(Work required) Express each of the rows below as a JSON list of strings, one string per line, omitting blank lines and leaving the pictures out.
========================================
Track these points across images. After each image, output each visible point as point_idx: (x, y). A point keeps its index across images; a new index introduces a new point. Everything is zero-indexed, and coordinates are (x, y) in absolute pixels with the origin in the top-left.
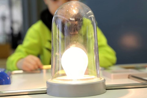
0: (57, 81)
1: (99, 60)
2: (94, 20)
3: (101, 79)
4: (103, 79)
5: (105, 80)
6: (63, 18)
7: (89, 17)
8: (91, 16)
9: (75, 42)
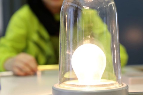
========================================
(Solution to the exercise)
[
  "Track these points across images. After each image, output each visible point as point_idx: (x, y). A point keeps its index across images; a new index introduces a new point. Everything is zero-indexed, and coordinates are (x, y) in absolute pixels with the origin in the top-left.",
  "0: (57, 81)",
  "1: (99, 60)",
  "2: (94, 20)",
  "3: (101, 79)",
  "4: (103, 79)",
  "5: (105, 80)",
  "6: (63, 18)",
  "7: (89, 17)",
  "8: (91, 16)",
  "9: (75, 42)"
]